Examples of unstable properties:
- The current view has a backup (meaning the backup machine is alive) — the backup can crash at any time, making this false after it was true
- Whether "view V has a backup" is stable depends on the definition: if "has a backup" means the view server assigned a backup, that's stable; if it means the backup machine is alive, that's unstable
"False" is stable
A surprising consequence of the definition: the property false is a stable property. Why?
Stability means "once true, always true." Since false is never true, there is no
counterexample to stability — you can never find a state where it's true and a later state
where it's false. But false is not an invariant, because an invariant must be true in
every state, and false is true in no state.
This means any property that is never true in any execution is vacuously stable.
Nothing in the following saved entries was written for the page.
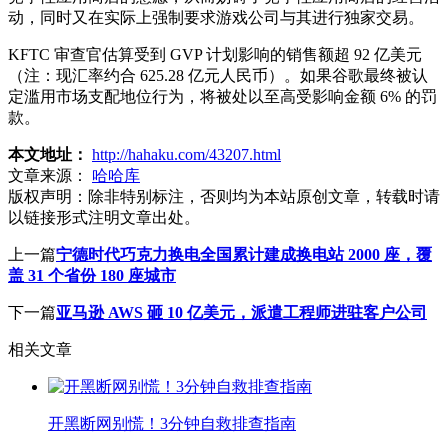
动，同时又在实际上强制要求游戏公司与其进行独家交易。
KFTC 审查官估算受到 GVP 计划影响的销售额超 92 亿美元
（注：现汇率约合 625.28 亿元人民币）。如果谷歌最终被认
定滥用市场支配地位行为，将被处以至高受影响金额 6% 的罚
款。
本文地址：
http://hahaku.com/43207.html
文章来源：
哈哈库
版权声明：
除非特别标注，否则均为本站原创文章，转载时请
以链接形式注明文章出处。
上一篇
宁德时代巧克力换电全国累计建成换电站 2000 座，覆
盖 31 个省份 180 座城市
下一篇
亚马逊 AWS 砸 10 亿美元，派遣工程师进驻客户公司
相关文章
开黑断网别慌！3分钟自救排查指南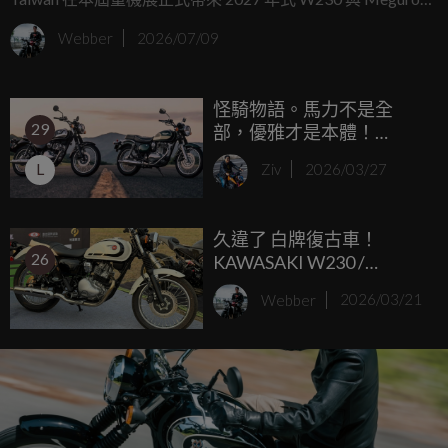
S1，不同於大會師搶先亮相的展示車，這次展出的車型為
Webber
2026/07/09
「2027年式」，也代表未來台灣車友可以買到的配色就是今
天展出的風格！
怪騎物語。馬力不是全
29
部，優雅才是本體！
Kawasaki Estrella 250：
L
Ziv
2026/03/27
W230 與 S1 的「慢活藝
術」大前輩
久違了 白牌復古車！
26
KAWASAKI W230 /
Meguro S1 售價21.8萬起
Webber
2026/03/21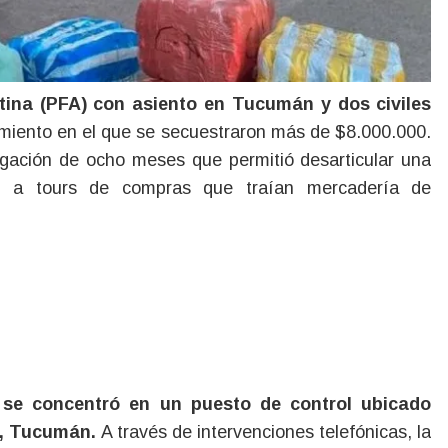
miento en el que se secuestraron más de $8.000.000.
igación de ocho meses que permitió desarticular una
as a tours de compras que traían mercadería de
 se concentró en un puesto de control ubicado
i, Tucumán.
A través de intervenciones telefónicas, la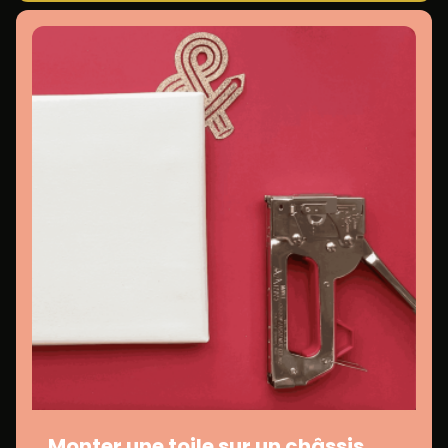
Monter une toile sur un châssis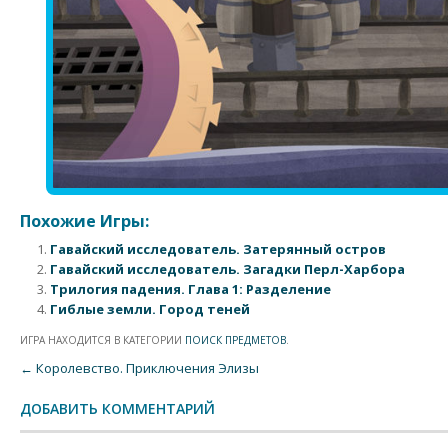
Похожие Игры:
Гавайский исследователь. Затерянный остров
Гавайский исследователь. Загадки Перл-Харбора
Трилогия падения. Глава 1: Разделение
Гиблые земли. Город теней
ИГРА НАХОДИТСЯ В КАТЕГОРИИ
ПОИСК ПРЕДМЕТОВ
.
Post navigation
←
Королевство. Приключения Элизы
ДОБАВИТЬ КОММЕНТАРИЙ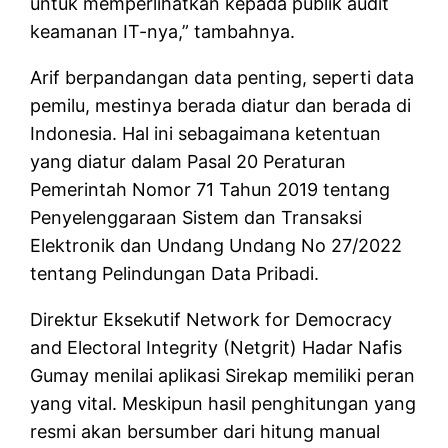
untuk memperlihatkan kepada publik audit
keamanan IT-nya,” tambahnya.
Arif berpandangan data penting, seperti data
pemilu, mestinya berada diatur dan berada di
Indonesia. Hal ini sebagaimana ketentuan
yang diatur dalam Pasal 20 Peraturan
Pemerintah Nomor 71 Tahun 2019 tentang
Penyelenggaraan Sistem dan Transaksi
Elektronik dan Undang Undang No 27/2022
tentang Pelindungan Data Pribadi.
Direktur Eksekutif Network for Democracy
and Electoral Integrity (Netgrit) Hadar Nafis
Gumay menilai aplikasi Sirekap memiliki peran
yang vital. Meskipun hasil penghitungan yang
resmi akan bersumber dari hitung manual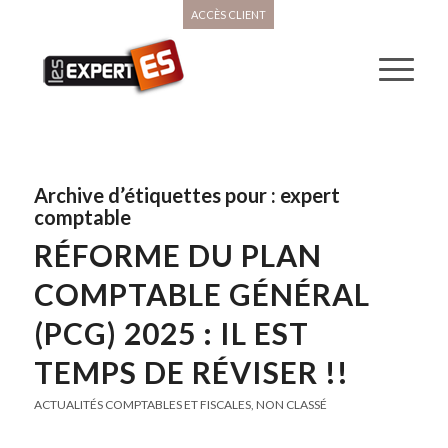
ACCÈS CLIENT
Archive d’étiquettes pour :
expert
comptable
RÉFORME DU PLAN
COMPTABLE GÉNÉRAL
(PCG) 2025 : IL EST
TEMPS DE RÉVISER !!
ACTUALITÉS COMPTABLES ET FISCALES
,
NON CLASSÉ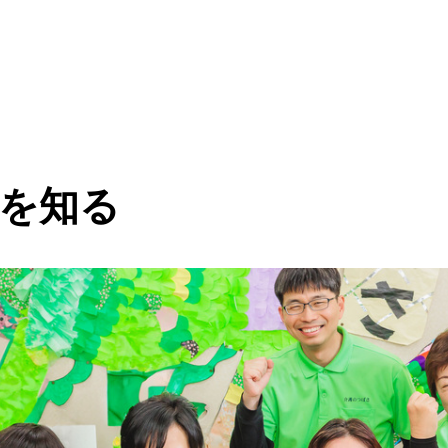
介護のつばさを知る
代表者メッセージ
社員インタビュー
フォトギャラリー
求人を見る
会社概要
エントリー
を知る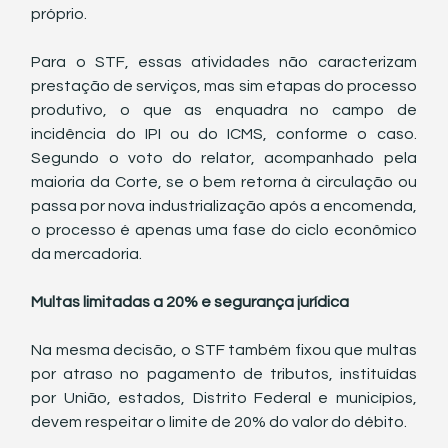
próprio.
Para o STF, essas atividades não caracterizam 
prestação de serviços, mas sim etapas do processo 
produtivo, o que as enquadra no campo de 
incidência do IPI ou do ICMS, conforme o caso. 
Segundo o voto do relator, acompanhado pela 
maioria da Corte, se o bem retorna à circulação ou 
passa por nova industrialização após a encomenda, 
o processo é apenas uma fase do ciclo econômico 
da mercadoria.
Multas limitadas a 20% e segurança jurídica
Na mesma decisão, o STF também fixou que multas 
por atraso no pagamento de tributos, instituídas 
por União, estados, Distrito Federal e municípios, 
devem respeitar o limite de 20% do valor do débito.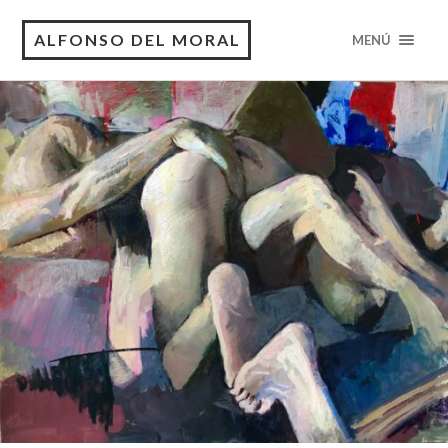
ALFONSO DEL MORAL
MENÚ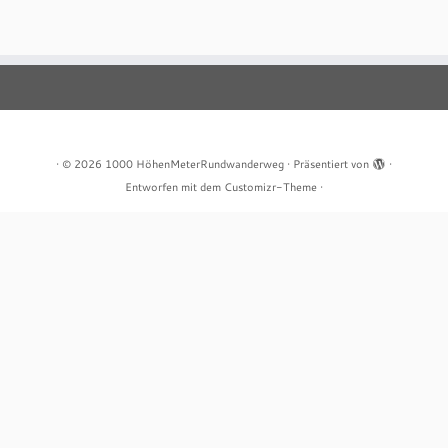
·
© 2026
1000 HöhenMeterRundwanderweg
·
Präsentiert von
·
Entworfen mit dem
Customizr-Theme
·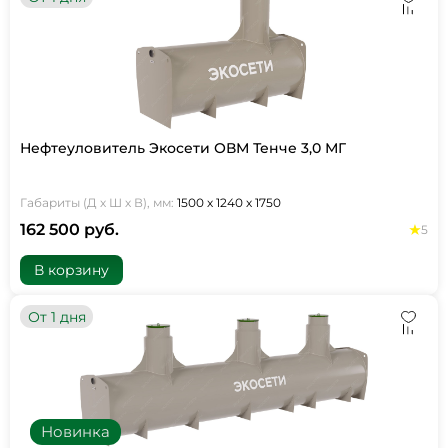
Нефтеуловитель Экосети ОВМ Тенче 3,0 МГ
Габариты (Д х Ш х В), мм:
1500 х 1240 х 1750
162 500 руб.
5
В корзину
От 1 дня
Новинка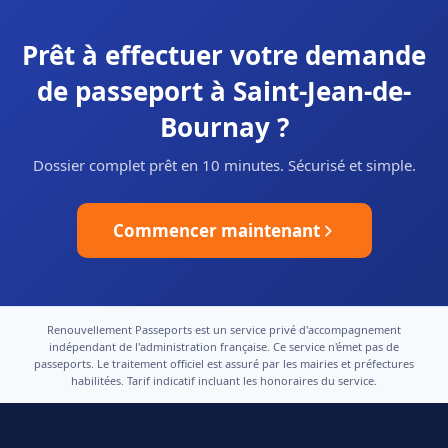
Prêt à effectuer votre demande
de passeport à Saint-Jean-de-
Bournay ?
Dossier complet prêt en 10 minutes. Sécurisé et simple.
Commencer maintenant
Renouvellement Passeports est un service privé d'accompagnement
indépendant de l'administration française. Ce service n'émet pas de
passeports. Le traitement officiel est assuré par les mairies et préfectures
habilitées. Tarif indicatif incluant les honoraires du service.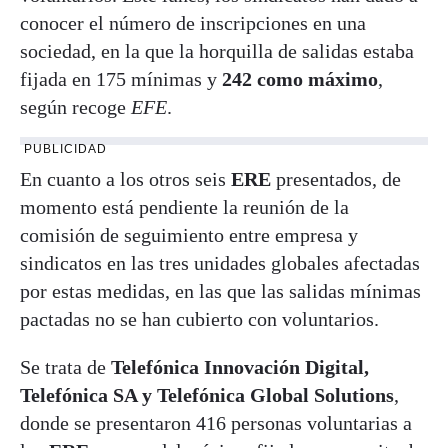
conocer el número de inscripciones en una
sociedad, en la que la horquilla de salidas estaba
fijada en 175 mínimas y
242 como máximo
,
según recoge
EFE
.
PUBLICIDAD
En cuanto a los otros seis
ERE
presentados, de
momento está pendiente la reunión de la
comisión de seguimiento entre empresa y
sindicatos en las tres unidades globales afectadas
por estas medidas, en las que las salidas mínimas
pactadas no se han cubierto con voluntarios.
Se trata de
Telefónica Innovación Digital,
Telefónica SA y Telefónica Global Solutions
,
donde se presentaron 416 personas voluntarias a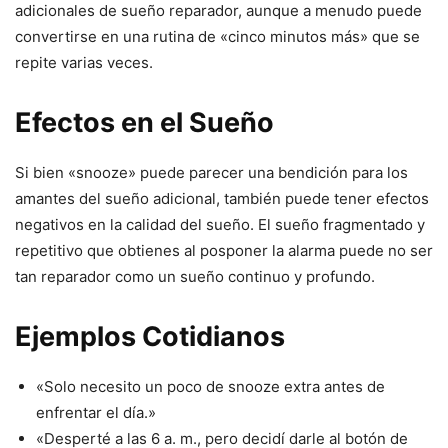
adicionales de sueño reparador, aunque a menudo puede
convertirse en una rutina de «cinco minutos más» que se
repite varias veces.
Efectos en el Sueño
Si bien «snooze» puede parecer una bendición para los
amantes del sueño adicional, también puede tener efectos
negativos en la calidad del sueño. El sueño fragmentado y
repetitivo que obtienes al posponer la alarma puede no ser
tan reparador como un sueño continuo y profundo.
Ejemplos Cotidianos
«Solo necesito un poco de snooze extra antes de
enfrentar el día.»
«Desperté a las 6 a. m., pero decidí darle al botón de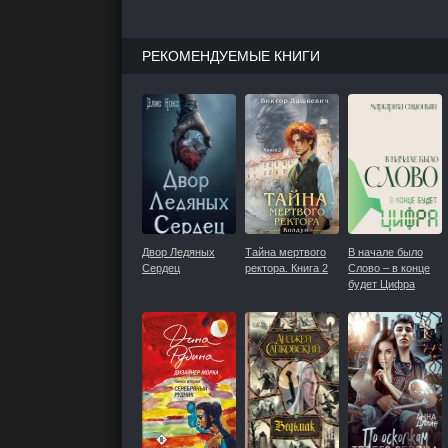
РЕКОМЕНДУЕМЫЕ КНИГИ
Двор Ледяных
Тайна мертвого
В начале было
Сердец
ректора. Книга 2
Слово – в конце
будет Цифра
The Happens-Before Relation
From Lamport's 1978 paper. The key insight: in a distributed system, there is no global clock and no inherent notion of simultaneity. The only way to establish ordering between events on different machines is through communication.
Definition
Event e₁ happens before event e₂ if:
- They occur on the same machine and e₁ comes first, or
- e₁ is the sending of a message and e₂ is the receipt of that message, or
- There is a chain of events connecting e₁ to e₂ through cases 1 and 2 (transitivity)
Happens-before is related to causality: you cannot cause another node to do something without sending it a message. If you haven't communicated with another node, your events and its events are unordered with respect to each other.
Concurrency
Two events e₁ and e₂ are concurrent (or simultaneous) if neither one happens before the other: e₁ did not happen before e₂, and e₂ did not happen before e₁.
Until two nodes communicate, they are essentially operating "out of time" with each other. There is no coherent notion of time across nodes without communication.
Next lecture will cover algorithms (Lamport clocks, vector clocks) for computing happens-before relationships from within the system.